Instruction
Reproduce every line of the records below word for word, leaving nothing out and changing nothing.

Records taken from a data source:
==========
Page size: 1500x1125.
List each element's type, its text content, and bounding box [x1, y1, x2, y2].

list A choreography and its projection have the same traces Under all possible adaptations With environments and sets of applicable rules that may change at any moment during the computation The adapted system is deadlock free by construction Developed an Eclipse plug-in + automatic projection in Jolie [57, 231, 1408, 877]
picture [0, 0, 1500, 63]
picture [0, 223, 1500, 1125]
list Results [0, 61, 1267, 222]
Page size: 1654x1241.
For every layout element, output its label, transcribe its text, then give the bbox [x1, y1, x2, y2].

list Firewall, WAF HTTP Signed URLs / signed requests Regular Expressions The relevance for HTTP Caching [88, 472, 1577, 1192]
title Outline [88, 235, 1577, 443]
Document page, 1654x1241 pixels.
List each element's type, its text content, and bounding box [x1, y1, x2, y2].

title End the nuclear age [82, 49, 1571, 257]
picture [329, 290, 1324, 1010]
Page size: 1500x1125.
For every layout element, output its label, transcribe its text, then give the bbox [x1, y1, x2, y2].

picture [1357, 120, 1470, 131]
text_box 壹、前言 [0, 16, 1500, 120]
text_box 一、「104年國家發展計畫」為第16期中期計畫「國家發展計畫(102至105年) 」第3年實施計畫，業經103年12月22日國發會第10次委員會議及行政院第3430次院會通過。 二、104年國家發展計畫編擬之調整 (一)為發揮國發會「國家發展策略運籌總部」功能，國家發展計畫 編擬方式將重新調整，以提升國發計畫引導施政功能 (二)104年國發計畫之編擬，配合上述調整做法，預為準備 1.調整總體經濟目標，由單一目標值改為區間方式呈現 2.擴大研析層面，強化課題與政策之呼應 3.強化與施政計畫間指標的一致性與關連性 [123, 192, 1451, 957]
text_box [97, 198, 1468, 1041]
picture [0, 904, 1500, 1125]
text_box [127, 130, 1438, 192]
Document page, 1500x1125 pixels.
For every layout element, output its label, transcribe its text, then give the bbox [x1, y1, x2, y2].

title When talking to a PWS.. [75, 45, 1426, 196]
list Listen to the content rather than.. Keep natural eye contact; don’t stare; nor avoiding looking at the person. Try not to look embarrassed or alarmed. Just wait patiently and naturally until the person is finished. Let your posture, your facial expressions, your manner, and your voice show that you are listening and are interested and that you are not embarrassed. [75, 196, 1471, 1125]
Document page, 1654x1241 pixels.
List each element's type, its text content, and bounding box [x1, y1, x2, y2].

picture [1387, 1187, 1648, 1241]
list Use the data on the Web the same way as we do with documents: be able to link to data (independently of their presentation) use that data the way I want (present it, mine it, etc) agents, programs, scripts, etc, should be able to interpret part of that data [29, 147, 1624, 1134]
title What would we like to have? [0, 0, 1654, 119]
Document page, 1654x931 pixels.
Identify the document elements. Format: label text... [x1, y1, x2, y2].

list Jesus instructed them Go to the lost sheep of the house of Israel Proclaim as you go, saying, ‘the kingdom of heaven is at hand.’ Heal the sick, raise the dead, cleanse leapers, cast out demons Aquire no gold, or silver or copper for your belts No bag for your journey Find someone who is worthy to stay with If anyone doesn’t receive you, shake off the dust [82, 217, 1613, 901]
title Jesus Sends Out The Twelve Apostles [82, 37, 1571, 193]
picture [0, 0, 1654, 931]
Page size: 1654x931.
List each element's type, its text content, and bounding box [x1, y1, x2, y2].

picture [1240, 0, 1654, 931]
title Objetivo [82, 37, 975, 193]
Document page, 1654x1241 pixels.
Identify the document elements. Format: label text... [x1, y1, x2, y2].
==========
Solution to this problem
Page size: 1500x1125.
List each element's type, its text content, and bounding box [x1, y1, x2, y2].

list A choreography and its projection have the same traces Under all possible adaptations With environments and sets of applicable rules that may change at any moment during the computation The adapted system is deadlock free by construction Developed an Eclipse plug-in + automatic projection in Jolie [57, 231, 1408, 877]
picture [0, 0, 1500, 63]
picture [0, 223, 1500, 1125]
list Results [0, 61, 1267, 222]
Page size: 1654x1241.
For every layout element, output its label, transcribe its text, then give the bbox [x1, y1, x2, y2].

list Firewall, WAF HTTP Signed URLs / signed requests Regular Expressions The relevance for HTTP Caching [88, 472, 1577, 1192]
title Outline [88, 235, 1577, 443]
Document page, 1654x1241 pixels.
List each element's type, its text content, and bounding box [x1, y1, x2, y2].

title End the nuclear age [82, 49, 1571, 257]
picture [329, 290, 1324, 1010]
Page size: 1500x1125.
For every layout element, output its label, transcribe its text, then give the bbox [x1, y1, x2, y2].

picture [1357, 120, 1470, 131]
text_box 壹、前言 [0, 16, 1500, 120]
text_box 一、「104年國家發展計畫」為第16期中期計畫「國家發展計畫(102至105年) 」第3年實施計畫，業經103年12月22日國發會第10次委員會議及行政院第3430次院會通過。 二、104年國家發展計畫編擬之調整 (一)為發揮國發會「國家發展策略運籌總部」功能，國家發展計畫 編擬方式將重新調整，以提升國發計畫引導施政功能 (二)104年國發計畫之編擬，配合上述調整做法，預為準備 1.調整總體經濟目標，由單一目標值改為區間方式呈現 2.擴大研析層面，強化課題與政策之呼應 3.強化與施政計畫間指標的一致性與關連性 [123, 192, 1451, 957]
text_box [97, 198, 1468, 1041]
picture [0, 904, 1500, 1125]
text_box [127, 130, 1438, 192]
Document page, 1500x1125 pixels.
For every layout element, output its label, transcribe its text, then give the bbox [x1, y1, x2, y2].

title When talking to a PWS.. [75, 45, 1426, 196]
list Listen to the content rather than.. Keep natural eye contact; don’t stare; nor avoiding looking at the person. Try not to look embarrassed or alarmed. Just wait patiently and naturally until the person is finished. Let your posture, your facial expressions, your manner, and your voice show that you are listening and are interested and that you are not embarrassed. [75, 196, 1471, 1125]
Document page, 1654x1241 pixels.
List each element's type, its text content, and bounding box [x1, y1, x2, y2].

picture [1387, 1187, 1648, 1241]
list Use the data on the Web the same way as we do with documents: be able to link to data (independently of their presentation) use that data the way I want (present it, mine it, etc) agents, programs, scripts, etc, should be able to interpret part of that data [29, 147, 1624, 1134]
title What would we like to have? [0, 0, 1654, 119]
Document page, 1654x931 pixels.
Identify the document elements. Format: label text... [x1, y1, x2, y2].

list Jesus instructed them Go to the lost sheep of the house of Israel Proclaim as you go, saying, ‘the kingdom of heaven is at hand.’ Heal the sick, raise the dead, cleanse leapers, cast out demons Aquire no gold, or silver or copper for your belts No bag for your journey Find someone who is worthy to stay with If anyone doesn’t receive you, shake off the dust [82, 217, 1613, 901]
title Jesus Sends Out The Twelve Apostles [82, 37, 1571, 193]
picture [0, 0, 1654, 931]
Page size: 1654x931.
List each element's type, its text content, and bounding box [x1, y1, x2, y2].

picture [1240, 0, 1654, 931]
title Objetivo [82, 37, 975, 193]
Document page, 1654x1241 pixels.
Identify the document elements. Format: label text... [x1, y1, x2, y2].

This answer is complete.